Exercise. Using the lines below, work out the count of those that hold "kann". Give the number only.

Stored entries
>>>
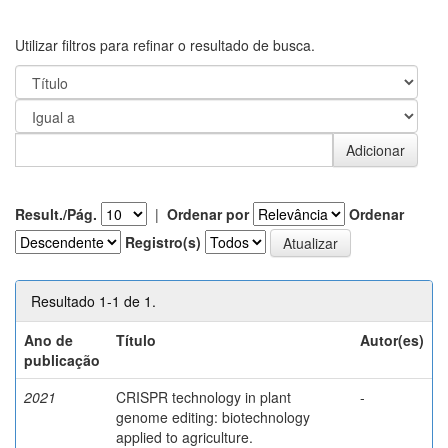
Utilizar filtros para refinar o resultado de busca.
Result./Pág.
|
Ordenar por
Ordenar
Registro(s)
Resultado 1-1 de 1.
Ano de
Título
Autor(es)
publicação
2021
CRISPR technology in plant
-
genome editing: biotechnology
applied to agriculture.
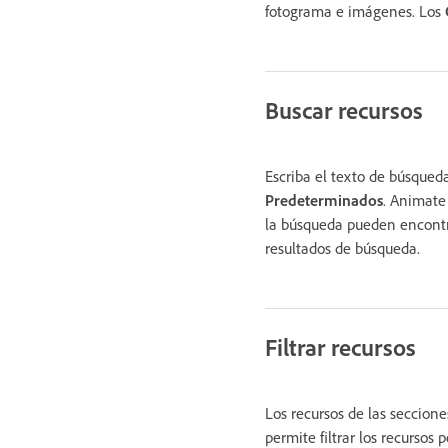
fotograma e imágenes. Los
Buscar recursos
Escriba el texto de búsqued
Predeterminados
. Animate
la búsqueda pueden encontra
resultados de búsqueda.
Filtrar recursos
Los recursos de las seccion
permite filtrar los recursos 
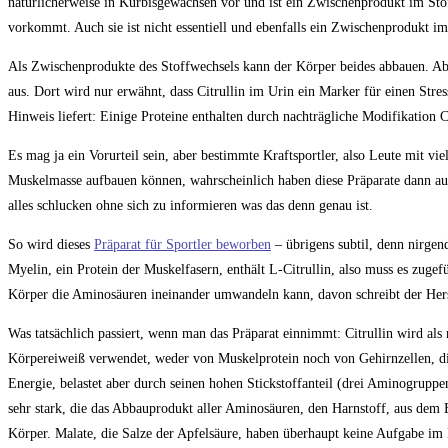
natürlicherweise in Kürbisgewächsen vor und ist ein Zwischenprodukt im Stof
vorkommt. Auch sie ist nicht essentiell und ebenfalls ein Zwischenprodukt im
Als Zwischenprodukte des Stoffwechsels kann der Körper beides abbauen. Abe
aus. Dort wird nur erwähnt, dass Citrullin im Urin ein Marker für einen Stres
Hinweis liefert: Einige Proteine enthalten durch nachträgliche Modifikation Ci
Es mag ja ein Vorurteil sein, aber bestimmte Kraftsportler, also Leute mit vi
Muskelmasse aufbauen können, wahrscheinlich haben diese Präparate dann auch
alles schlucken ohne sich zu informieren was das denn genau ist.
So wird dieses
Präparat für Sportler beworben
– übrigens subtil, denn nirgen
Myelin, ein Protein der Muskelfasern, enthält L-Citrullin, also muss es zugef
Körper die Aminosäuren ineinander umwandeln kann, davon schreibt der Hers
Was tatsächlich passiert, wenn man das Präparat einnimmt: Citrullin wird a
Körpereiweiß verwendet, weder von Muskelprotein noch von Gehirnzellen, die
Energie, belastet aber durch seinen hohen Stickstoffanteil (drei Aminogrup
sehr stark, die das Abbauprodukt aller Aminosäuren, den Harnstoff, aus dem B
Körper. Malate, die Salze der Apfelsäure, haben überhaupt keine Aufgabe im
<<<
Exercise output. 2